** Task brief **
From the rows below, pick out every line that contains the word "plus" and copy each one.

-- -- --

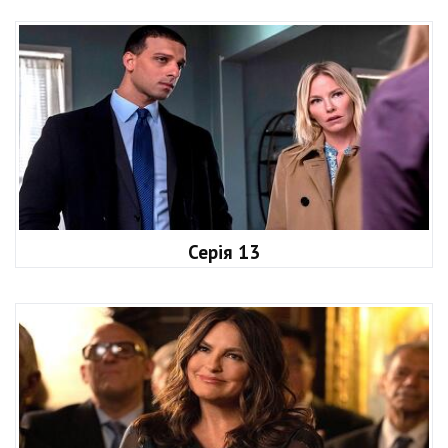
Серія 13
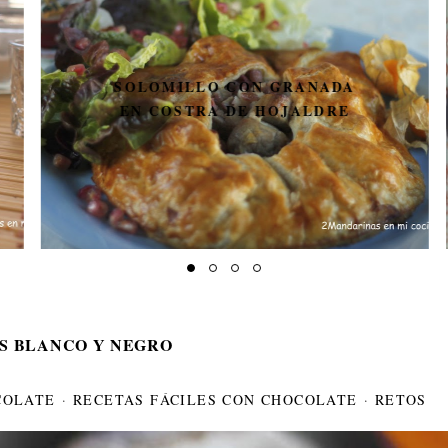
SOLOMILLO CON GRANADA
EN COSTRA DE HOJALDRE
S BLANCO Y NEGRO
COLATE
·
RECETAS FÁCILES CON CHOCOLATE
·
RETOS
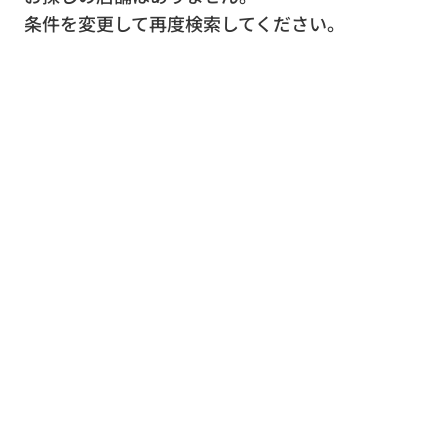
条件を変更して再度検索してください。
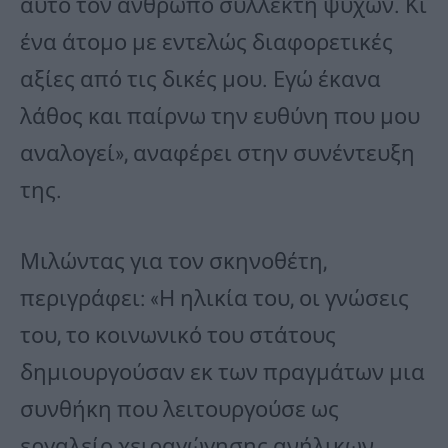
αυτό τον άνθρωπο συλλέκτη ψυχών. Κι
ένα άτομο με εντελώς διαφορετικές
αξίες από τις δικές μου. Εγώ έκανα
λάθος και παίρνω την ευθύνη που μου
αναλογεί», αναφέρει στην συνέντευξη
της.
Μιλώντας για τον σκηνοθέτη,
περιγράφει: «Η ηλικία του, οι γνώσεις
του, το κοινωνικό του στάτους
δημιουργούσαν εκ των πραγμάτων μια
συνθήκη που λειτουργούσε ως
εργαλείο χειραγώγησης ανήλικων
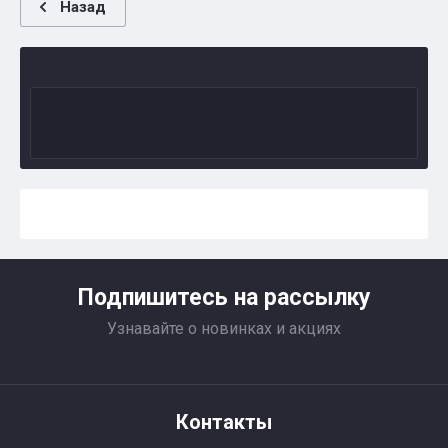
Назад
Подпишитесь на рассылку
Узнавайте о новинках и акциях
Контакты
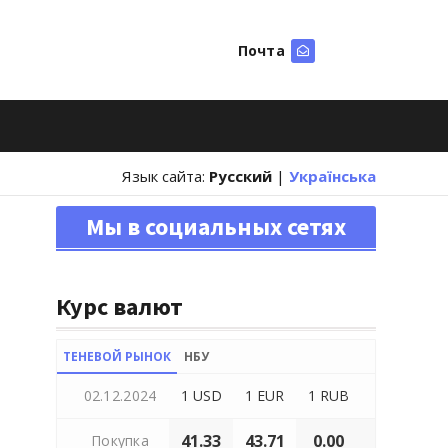
Почта
Искать
Язык сайта:
Русский
|
Українська
Мы в социальных сетях
Курс валют
ТЕНЕВОЙ РЫНОК
НБУ
02.12.2024
1 USD
1 EUR
1 RUB
41.33
43.71
0.00
Покупка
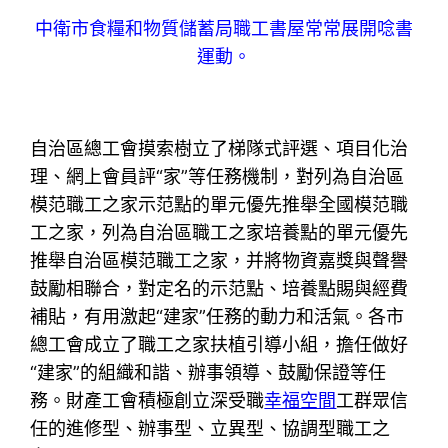
中衛市食糧和物質儲蓄局職工書屋常常展開唸書
運動。
自治區總工會摸索樹立了梯隊式評選、項目化治
理、網上會員評“家”等任務機制，對列為自治區
模范職工之家示范點的單元優先推舉全國模范職
工之家，列為自治區職工之家培養點的單元優先
推舉自治區模范職工之家，并將物資嘉獎與聲譽
鼓勵相聯合，對定名的示范點、培養點賜與經費
補貼，有用激起“建家”任務的動力和活氣。各市
總工會成立了職工之家扶植引導小組，擔任做好
“建家”的組織和諧、辦事領導、鼓勵保證等任
務。財產工會積極創立深受職
幸福空間
工群眾信
任的進修型、辦事型、立異型、協調型職工之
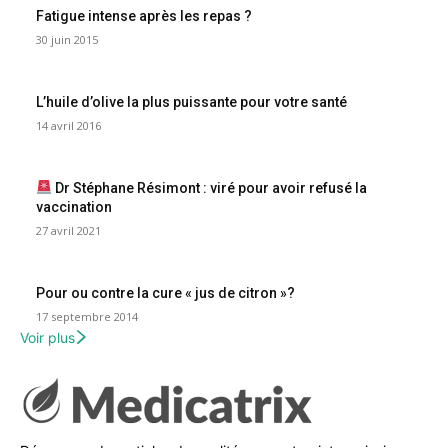
Fatigue intense après les repas ?
30 juin 2015
L’huile d’olive la plus puissante pour votre santé
14 avril 2016
Dr Stéphane Résimont : viré pour avoir refusé la
vaccination
27 avril 2021
Pour ou contre la cure « jus de citron »?
17 septembre 2014
Voir plus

-- -- --

** Result below **
L’huile d’olive la plus puissante pour votre santé
Voir plus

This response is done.